• _Task instructions_
From the first line of the entries down to the line with "X13452Y19607D1*", write out every line exactly; that last line counts, but pictures do not.

• _Listed entries_
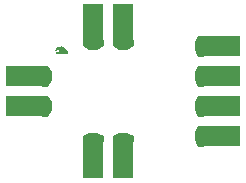
<source format=gbs>
G04 DipTrace 2.4.0.2*
%INST12axis2.gbs*%
%MOMM*%
%ADD49R,1.75X2.082*%
%ADD50R,1.75X1.65*%
%ADD51R,2.05X1.75*%
%ADD52R,2.082X1.75*%
%ADD53R,1.65X1.75*%
%FSLAX53Y53*%
G04*
G71*
G90*
G75*
G01*
%LNBotMask*%
%LPD*%
D53*
X26510Y17620D3*
Y20160D3*
D52*
X27780Y17620D3*
Y20160D3*
G36*
X25235Y21035D2*
X25740D1*
Y19285D1*
X25235D1*
X24955Y19829D1*
Y20491D1*
X25235Y21035D1*
G37*
G36*
Y18495D2*
X25735D1*
Y16745D1*
X25235D1*
X24955Y17289D1*
Y17951D1*
X25235Y18495D1*
G37*
D53*
X26510Y12540D3*
G36*
X25235Y13415D2*
X25740D1*
Y11665D1*
X25235D1*
X24955Y12209D1*
Y12871D1*
X25235Y13415D1*
G37*
D51*
X27780Y12540D3*
D53*
X11270Y15080D3*
Y17620D3*
G36*
X12545Y16745D2*
X12040D1*
Y18495D1*
X12545D1*
X12825Y17951D1*
Y17289D1*
X12545Y16745D1*
G37*
G36*
Y14205D2*
X12040D1*
Y15955D1*
X12545D1*
X12825Y15411D1*
Y14749D1*
X12545Y14205D1*
G37*
D52*
X10000Y15080D3*
Y17620D3*
D53*
X26510Y15080D3*
G36*
X25235Y15955D2*
X25740D1*
Y14205D1*
X25235D1*
X24955Y14749D1*
Y15411D1*
X25235Y15955D1*
G37*
D51*
X27780Y15080D3*
D50*
X18890Y11270D3*
X16350D3*
G36*
X17225Y12545D2*
Y12040D1*
X15475D1*
Y12545D1*
X16019Y12825D1*
X16681D1*
X17225Y12545D1*
G37*
G36*
X19765D2*
Y12040D1*
X18015D1*
Y12545D1*
X18559Y12825D1*
X19221D1*
X19765Y12545D1*
G37*
D49*
X18890Y10000D3*
X16350D3*
D50*
X18890Y21430D3*
X16350D3*
D49*
X18890Y22700D3*
X16350D3*
G36*
X15475Y20155D2*
Y20660D1*
X17225D1*
Y20155D1*
X16681Y19875D1*
X16019D1*
X15475Y20155D1*
G37*
G36*
X18015D2*
Y20655D1*
X19765D1*
Y20155D1*
X19221Y19875D1*
X18559D1*
X18015Y20155D1*
G37*
G36*
X14246Y19531D2*
X14217Y19722D1*
X14157Y19869D1*
X14081Y19963D1*
X14005Y20039D1*
X13892Y20103D1*
X13827Y20128D1*
X13732Y20148D1*
X13681Y20158D1*
X13598Y20163D1*
X13534Y20141D1*
X13496Y20103D1*
X13470Y20077D1*
X13406Y20064D1*
X13381Y20069D1*
X13330Y20084D1*
X13303Y20115D1*
X13203Y20034D1*
X13254Y19957D1*
Y19940D1*
X13165Y19904D1*
X13153Y19849D1*
X13143Y19747D1*
X13395Y19854D1*
X13427D1*
X13470Y19846D1*
X13480Y19823D1*
X13460Y19772D1*
X13344Y19709D1*
X13173Y19638D1*
X13198Y19587D1*
X13262Y19533D1*
X13452Y19607D1*
X13446Y19569D1*
Y19531D1*
X14246D1*
G37*
M02*

</source>
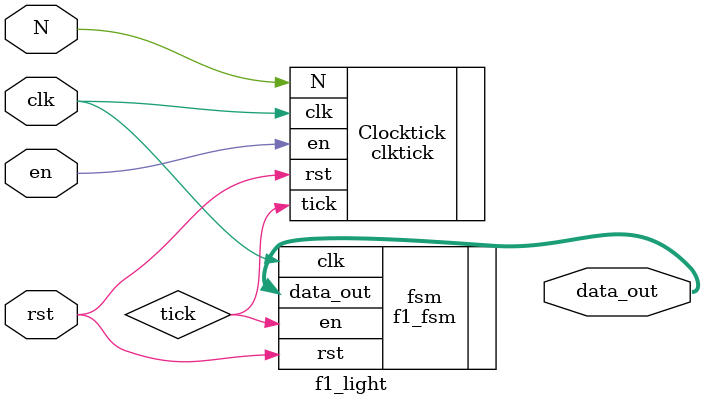
<source format=sv>
module f1_light(
    input logic     N,
    input logic     en,
    input logic     rst,
    input logic     clk,
    output logic    [7:0] data_out
);

logic tick;

clktick Clocktick(
    .N(N),
    .en(en),
    .rst(rst),
    .clk(clk),
    .tick(tick)
);

f1_fsm fsm(
    .rst(rst),
    .en(tick),
    .clk(clk),
    .data_out(data_out)
);
endmodule

</source>
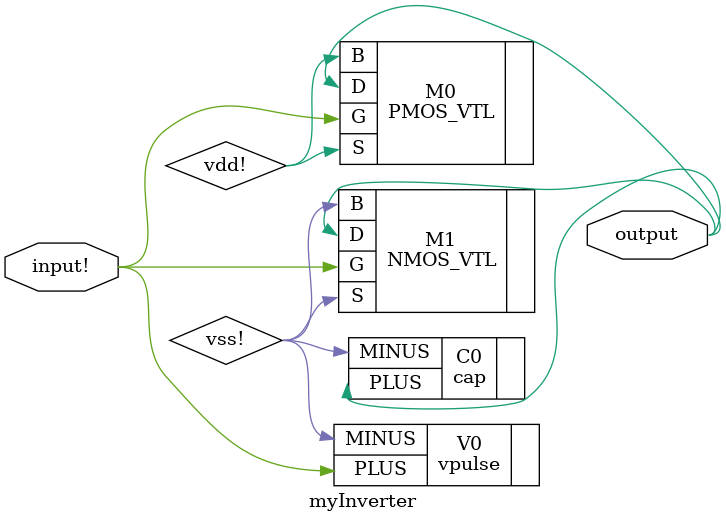
<source format=v>

module myInverter (
\input! ,\output  );
input  \input! ;
output  \output ;
wire \vdd! ;
wire \vss! ;
wire \output ;
wire \input! ;

PMOS_VTL    
 M0  ( .S( \vdd!  ), .G( \input!  ), .B( \vdd!  ),
 .D( \output  ) );

NMOS_VTL    
 M1  ( .S( \vss!  ), .G( \input!  ), .B( \vss!  ),
 .D( \output  ) );

vpulse    
 V0  ( .PLUS( \input!  ), .MINUS( \vss!  ) );

cap    
 C0  ( .PLUS( \output  ), .MINUS( \vss!  ) );

endmodule


</source>
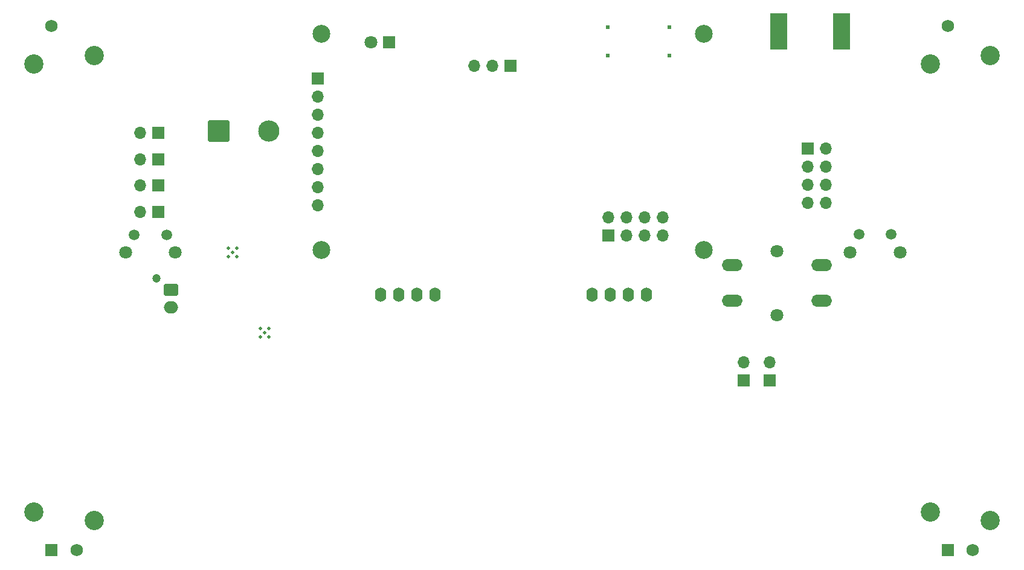
<source format=gbr>
%TF.GenerationSoftware,KiCad,Pcbnew,8.0.7*%
%TF.CreationDate,2025-03-26T21:54:53-04:00*%
%TF.ProjectId,RC-Car-Controller,52432d43-6172-42d4-936f-6e74726f6c6c,rev?*%
%TF.SameCoordinates,Original*%
%TF.FileFunction,Soldermask,Bot*%
%TF.FilePolarity,Negative*%
%FSLAX46Y46*%
G04 Gerber Fmt 4.6, Leading zero omitted, Abs format (unit mm)*
G04 Created by KiCad (PCBNEW 8.0.7) date 2025-03-26 21:54:53*
%MOMM*%
%LPD*%
G01*
G04 APERTURE LIST*
G04 Aperture macros list*
%AMRoundRect*
0 Rectangle with rounded corners*
0 $1 Rounding radius*
0 $2 $3 $4 $5 $6 $7 $8 $9 X,Y pos of 4 corners*
0 Add a 4 corners polygon primitive as box body*
4,1,4,$2,$3,$4,$5,$6,$7,$8,$9,$2,$3,0*
0 Add four circle primitives for the rounded corners*
1,1,$1+$1,$2,$3*
1,1,$1+$1,$4,$5*
1,1,$1+$1,$6,$7*
1,1,$1+$1,$8,$9*
0 Add four rect primitives between the rounded corners*
20,1,$1+$1,$2,$3,$4,$5,0*
20,1,$1+$1,$4,$5,$6,$7,0*
20,1,$1+$1,$6,$7,$8,$9,0*
20,1,$1+$1,$8,$9,$2,$3,0*%
G04 Aperture macros list end*
%ADD10R,1.700000X1.700000*%
%ADD11O,1.700000X1.700000*%
%ADD12R,1.750000X1.750000*%
%ADD13C,1.750000*%
%ADD14C,2.700000*%
%ADD15C,0.500000*%
%ADD16O,1.600000X2.000000*%
%ADD17RoundRect,0.102000X1.387500X1.387500X-1.387500X1.387500X-1.387500X-1.387500X1.387500X-1.387500X0*%
%ADD18C,2.979000*%
%ADD19R,1.800000X1.800000*%
%ADD20C,1.800000*%
%ADD21C,2.500000*%
%ADD22C,1.200000*%
%ADD23RoundRect,0.250000X-0.750000X0.600000X-0.750000X-0.600000X0.750000X-0.600000X0.750000X0.600000X0*%
%ADD24O,2.000000X1.700000*%
%ADD25R,2.420000X5.080000*%
%ADD26O,2.900000X1.700000*%
%ADD27C,0.609600*%
%ADD28C,1.498600*%
%ADD29C,1.803400*%
G04 APERTURE END LIST*
D10*
%TO.C,TP6*%
X185928000Y-94361000D03*
D11*
X185928000Y-91821000D03*
%TD*%
D10*
%TO.C,SW2*%
X149606000Y-50292000D03*
D11*
X147066000Y-50292000D03*
X144526000Y-50292000D03*
%TD*%
D10*
%TO.C,J3*%
X163322000Y-74041000D03*
D11*
X163322000Y-71501000D03*
X165862000Y-74041000D03*
X165862000Y-71501000D03*
X168402000Y-74041000D03*
X168402000Y-71501000D03*
X170942000Y-74041000D03*
X170942000Y-71501000D03*
%TD*%
D12*
%TO.C,R45*%
X85250000Y-118164000D03*
D13*
X88750000Y-118164000D03*
X85250000Y-44664000D03*
D14*
X91200000Y-114014000D03*
X82800000Y-112814000D03*
X82800000Y-50014000D03*
X91200000Y-48814000D03*
%TD*%
D10*
%TO.C,J4*%
X191262000Y-61849000D03*
D11*
X193802000Y-61849000D03*
X191262000Y-64389000D03*
X193802000Y-64389000D03*
X191262000Y-66929000D03*
X193802000Y-66929000D03*
X191262000Y-69469000D03*
X193802000Y-69469000D03*
%TD*%
D15*
%TO.C,U2*%
X111207002Y-77043998D03*
X111207002Y-75864001D03*
X110617003Y-76454000D03*
X110027004Y-77043998D03*
X110027004Y-75864001D03*
%TD*%
D16*
%TO.C,Brd2*%
X131380000Y-82360414D03*
X133920000Y-82360414D03*
X136460000Y-82360414D03*
X139000000Y-82360414D03*
%TD*%
D17*
%TO.C,S1*%
X108712000Y-59436000D03*
D18*
X115712000Y-59436000D03*
%TD*%
D19*
%TO.C,D3*%
X132588000Y-46990000D03*
D20*
X130048000Y-46990000D03*
%TD*%
D15*
%TO.C,U3*%
X114533500Y-88296800D03*
X115713500Y-88296800D03*
X115123500Y-87706800D03*
X114533500Y-87116800D03*
X115713500Y-87116800D03*
%TD*%
D21*
%TO.C,J6*%
X123060000Y-45810000D03*
X123060000Y-76110000D03*
X176660000Y-45810000D03*
X176660000Y-76110000D03*
D10*
X122560000Y-52070000D03*
D11*
X122560000Y-54610000D03*
X122560000Y-57150000D03*
X122560000Y-59690000D03*
X122560000Y-62230000D03*
X122560000Y-64770000D03*
X122560000Y-67310000D03*
X122560000Y-69850000D03*
%TD*%
D10*
%TO.C,TP4*%
X182245000Y-94366000D03*
D11*
X182245000Y-91826000D03*
%TD*%
D16*
%TO.C,Brd1*%
X161000000Y-82360414D03*
X163540000Y-82360414D03*
X166080000Y-82360414D03*
X168620000Y-82360414D03*
%TD*%
D22*
%TO.C,J1*%
X99981000Y-80061000D03*
D23*
X101981000Y-81661000D03*
D24*
X101981000Y-84161000D03*
%TD*%
D25*
%TO.C,J5*%
X195958000Y-45466000D03*
X187198000Y-45466000D03*
%TD*%
D20*
%TO.C,SW1*%
X186917000Y-76232000D03*
X186917000Y-85232000D03*
D26*
X180667000Y-78232000D03*
X193167000Y-78232000D03*
X180667000Y-83232000D03*
X193167000Y-83232000D03*
%TD*%
D10*
%TO.C,TP1*%
X100208000Y-59690000D03*
D11*
X97668000Y-59690000D03*
%TD*%
D12*
%TO.C,R48*%
X210848000Y-118188000D03*
D13*
X214348000Y-118188000D03*
X210848000Y-44688000D03*
D14*
X216798000Y-114038000D03*
X208398000Y-112838000D03*
X208398000Y-50038000D03*
X216798000Y-48838000D03*
%TD*%
D10*
%TO.C,TP2*%
X100208000Y-70739000D03*
D11*
X97668000Y-70739000D03*
%TD*%
D10*
%TO.C,TP3*%
X100208000Y-67056000D03*
D11*
X97668000Y-67056000D03*
%TD*%
D27*
%TO.C,J2*%
X171836070Y-44831911D03*
X171834948Y-48831199D03*
X163193297Y-44825177D03*
X163193000Y-48801000D03*
%TD*%
D10*
%TO.C,TP5*%
X100208000Y-63373000D03*
D11*
X97668000Y-63373000D03*
%TD*%
D28*
%TO.C,SW4*%
X198445999Y-73914000D03*
X202946000Y-73914000D03*
D29*
X197190999Y-76404299D03*
X204201000Y-76404299D03*
%TD*%
D28*
%TO.C,SW3*%
X96860999Y-73936051D03*
X101361000Y-73936051D03*
D29*
X95605999Y-76426350D03*
X102616000Y-76426350D03*
%TD*%
M02*

</source>
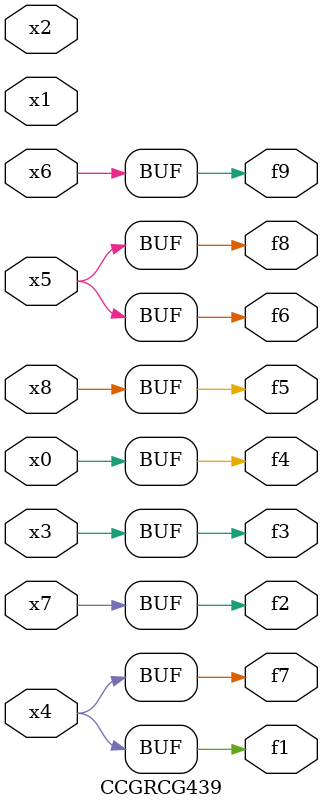
<source format=v>
module CCGRCG439(
	input x0, x1, x2, x3, x4, x5, x6, x7, x8,
	output f1, f2, f3, f4, f5, f6, f7, f8, f9
);
	assign f1 = x4;
	assign f2 = x7;
	assign f3 = x3;
	assign f4 = x0;
	assign f5 = x8;
	assign f6 = x5;
	assign f7 = x4;
	assign f8 = x5;
	assign f9 = x6;
endmodule

</source>
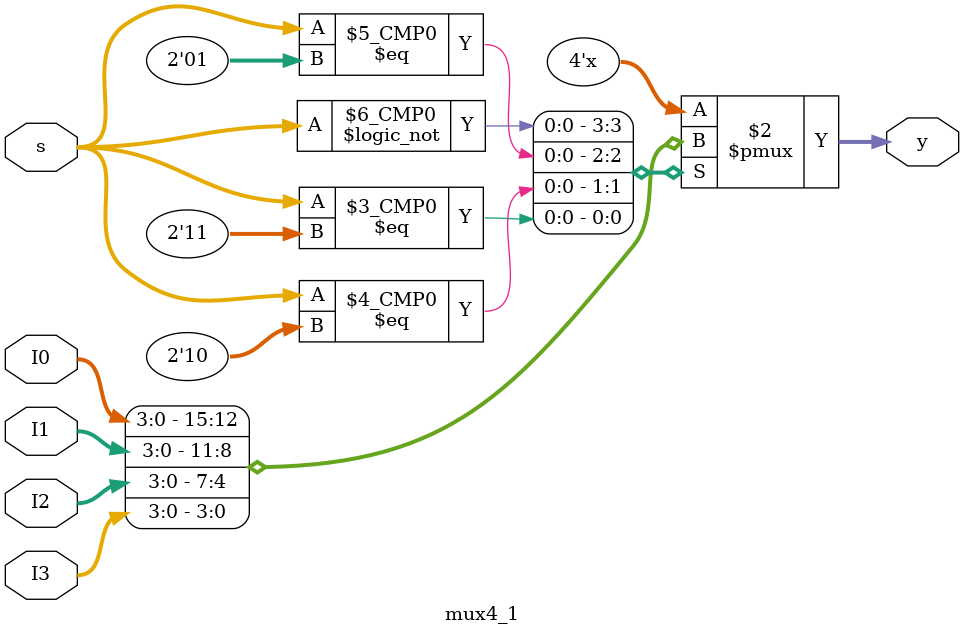
<source format=v>
`timescale 1ns / 1ps




module mux4_1(
    input [3:0] I0,
    input [3:0] I1,
    input [3:0] I2,
    input [3:0] I3,
    input [1:0] s,
    output reg [3:0] y
    );
    
   always @(*)
   begin
   case(s)
   2'b00:y=I0;
   2'b01:y=I1;
   2'b10:y=I2;
   2'b11:y=I3;
   endcase
    end
endmodule

</source>
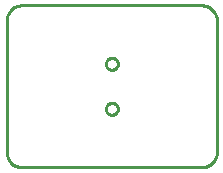
<source format=gbr>
G04 EAGLE Gerber RS-274X export*
G75*
%MOMM*%
%FSLAX34Y34*%
%LPD*%
%IN*%
%IPPOS*%
%AMOC8*
5,1,8,0,0,1.08239X$1,22.5*%
G01*
%ADD10C,0.254000*%


D10*
X0Y7620D02*
X48Y6513D01*
X193Y5415D01*
X433Y4333D01*
X766Y3276D01*
X1190Y2253D01*
X1702Y1270D01*
X2297Y336D01*
X2971Y-543D01*
X3720Y-1360D01*
X4537Y-2109D01*
X5416Y-2783D01*
X6350Y-3379D01*
X7333Y-3890D01*
X8356Y-4314D01*
X9413Y-4647D01*
X10495Y-4887D01*
X11593Y-5032D01*
X12700Y-5080D01*
X165100Y-5080D01*
X166207Y-5032D01*
X167305Y-4887D01*
X168387Y-4647D01*
X169444Y-4314D01*
X170467Y-3890D01*
X171450Y-3379D01*
X172384Y-2783D01*
X173263Y-2109D01*
X174080Y-1360D01*
X174829Y-543D01*
X175503Y336D01*
X176099Y1270D01*
X176610Y2253D01*
X177034Y3276D01*
X177367Y4333D01*
X177607Y5415D01*
X177752Y6513D01*
X177800Y7620D01*
X177800Y119380D01*
X177752Y120487D01*
X177607Y121585D01*
X177367Y122667D01*
X177034Y123724D01*
X176610Y124747D01*
X176099Y125730D01*
X175503Y126664D01*
X174829Y127543D01*
X174080Y128360D01*
X173263Y129109D01*
X172384Y129783D01*
X171450Y130379D01*
X170467Y130890D01*
X169444Y131314D01*
X168387Y131647D01*
X167305Y131887D01*
X166207Y132032D01*
X165100Y132080D01*
X12700Y132080D01*
X11593Y132032D01*
X10495Y131887D01*
X9413Y131647D01*
X8356Y131314D01*
X7333Y130890D01*
X6350Y130379D01*
X5416Y129783D01*
X4537Y129109D01*
X3720Y128360D01*
X2971Y127543D01*
X2297Y126664D01*
X1701Y125730D01*
X1190Y124747D01*
X766Y123724D01*
X433Y122667D01*
X193Y121585D01*
X48Y120487D01*
X0Y119380D01*
X0Y7620D01*
X88619Y77550D02*
X88061Y77613D01*
X87514Y77738D01*
X86984Y77923D01*
X86478Y78167D01*
X86002Y78466D01*
X85563Y78816D01*
X85166Y79213D01*
X84816Y79652D01*
X84517Y80128D01*
X84273Y80634D01*
X84088Y81164D01*
X83963Y81711D01*
X83900Y82269D01*
X83900Y82831D01*
X83963Y83389D01*
X84088Y83936D01*
X84273Y84466D01*
X84517Y84972D01*
X84816Y85448D01*
X85166Y85887D01*
X85563Y86284D01*
X86002Y86634D01*
X86478Y86933D01*
X86984Y87177D01*
X87514Y87362D01*
X88061Y87487D01*
X88619Y87550D01*
X89181Y87550D01*
X89739Y87487D01*
X90286Y87362D01*
X90816Y87177D01*
X91322Y86933D01*
X91798Y86634D01*
X92237Y86284D01*
X92634Y85887D01*
X92984Y85448D01*
X93283Y84972D01*
X93527Y84466D01*
X93712Y83936D01*
X93837Y83389D01*
X93900Y82831D01*
X93900Y82269D01*
X93837Y81711D01*
X93712Y81164D01*
X93527Y80634D01*
X93283Y80128D01*
X92984Y79652D01*
X92634Y79213D01*
X92237Y78816D01*
X91798Y78466D01*
X91322Y78167D01*
X90816Y77923D01*
X90286Y77738D01*
X89739Y77613D01*
X89181Y77550D01*
X88619Y77550D01*
X88619Y39450D02*
X88061Y39513D01*
X87514Y39638D01*
X86984Y39823D01*
X86478Y40067D01*
X86002Y40366D01*
X85563Y40716D01*
X85166Y41113D01*
X84816Y41552D01*
X84517Y42028D01*
X84273Y42534D01*
X84088Y43064D01*
X83963Y43611D01*
X83900Y44169D01*
X83900Y44731D01*
X83963Y45289D01*
X84088Y45836D01*
X84273Y46366D01*
X84517Y46872D01*
X84816Y47348D01*
X85166Y47787D01*
X85563Y48184D01*
X86002Y48534D01*
X86478Y48833D01*
X86984Y49077D01*
X87514Y49262D01*
X88061Y49387D01*
X88619Y49450D01*
X89181Y49450D01*
X89739Y49387D01*
X90286Y49262D01*
X90816Y49077D01*
X91322Y48833D01*
X91798Y48534D01*
X92237Y48184D01*
X92634Y47787D01*
X92984Y47348D01*
X93283Y46872D01*
X93527Y46366D01*
X93712Y45836D01*
X93837Y45289D01*
X93900Y44731D01*
X93900Y44169D01*
X93837Y43611D01*
X93712Y43064D01*
X93527Y42534D01*
X93283Y42028D01*
X92984Y41552D01*
X92634Y41113D01*
X92237Y40716D01*
X91798Y40366D01*
X91322Y40067D01*
X90816Y39823D01*
X90286Y39638D01*
X89739Y39513D01*
X89181Y39450D01*
X88619Y39450D01*
M02*

</source>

• _Result of the task_
<source format=gbs>
G04 DipTrace 2.4.0.2*
%INST12axis2.gbs*%
%MOMM*%
%ADD49R,1.75X2.082*%
%ADD50R,1.75X1.65*%
%ADD51R,2.05X1.75*%
%ADD52R,2.082X1.75*%
%ADD53R,1.65X1.75*%
%FSLAX53Y53*%
G04*
G71*
G90*
G75*
G01*
%LNBotMask*%
%LPD*%
D53*
X26510Y17620D3*
Y20160D3*
D52*
X27780Y17620D3*
Y20160D3*
G36*
X25235Y21035D2*
X25740D1*
Y19285D1*
X25235D1*
X24955Y19829D1*
Y20491D1*
X25235Y21035D1*
G37*
G36*
Y18495D2*
X25735D1*
Y16745D1*
X25235D1*
X24955Y17289D1*
Y17951D1*
X25235Y18495D1*
G37*
D53*
X26510Y12540D3*
G36*
X25235Y13415D2*
X25740D1*
Y11665D1*
X25235D1*
X24955Y12209D1*
Y12871D1*
X25235Y13415D1*
G37*
D51*
X27780Y12540D3*
D53*
X11270Y15080D3*
Y17620D3*
G36*
X12545Y16745D2*
X12040D1*
Y18495D1*
X12545D1*
X12825Y17951D1*
Y17289D1*
X12545Y16745D1*
G37*
G36*
Y14205D2*
X12040D1*
Y15955D1*
X12545D1*
X12825Y15411D1*
Y14749D1*
X12545Y14205D1*
G37*
D52*
X10000Y15080D3*
Y17620D3*
D53*
X26510Y15080D3*
G36*
X25235Y15955D2*
X25740D1*
Y14205D1*
X25235D1*
X24955Y14749D1*
Y15411D1*
X25235Y15955D1*
G37*
D51*
X27780Y15080D3*
D50*
X18890Y11270D3*
X16350D3*
G36*
X17225Y12545D2*
Y12040D1*
X15475D1*
Y12545D1*
X16019Y12825D1*
X16681D1*
X17225Y12545D1*
G37*
G36*
X19765D2*
Y12040D1*
X18015D1*
Y12545D1*
X18559Y12825D1*
X19221D1*
X19765Y12545D1*
G37*
D49*
X18890Y10000D3*
X16350D3*
D50*
X18890Y21430D3*
X16350D3*
D49*
X18890Y22700D3*
X16350D3*
G36*
X15475Y20155D2*
Y20660D1*
X17225D1*
Y20155D1*
X16681Y19875D1*
X16019D1*
X15475Y20155D1*
G37*
G36*
X18015D2*
Y20655D1*
X19765D1*
Y20155D1*
X19221Y19875D1*
X18559D1*
X18015Y20155D1*
G37*
G36*
X14246Y19531D2*
X14217Y19722D1*
X14157Y19869D1*
X14081Y19963D1*
X14005Y20039D1*
X13892Y20103D1*
X13827Y20128D1*
X13732Y20148D1*
X13681Y20158D1*
X13598Y20163D1*
X13534Y20141D1*
X13496Y20103D1*
X13470Y20077D1*
X13406Y20064D1*
X13381Y20069D1*
X13330Y20084D1*
X13303Y20115D1*
X13203Y20034D1*
X13254Y19957D1*
Y19940D1*
X13165Y19904D1*
X13153Y19849D1*
X13143Y19747D1*
X13395Y19854D1*
X13427D1*
X13470Y19846D1*
X13480Y19823D1*
X13460Y19772D1*
X13344Y19709D1*
X13173Y19638D1*
X13198Y19587D1*
X13262Y19533D1*
X13452Y19607D1*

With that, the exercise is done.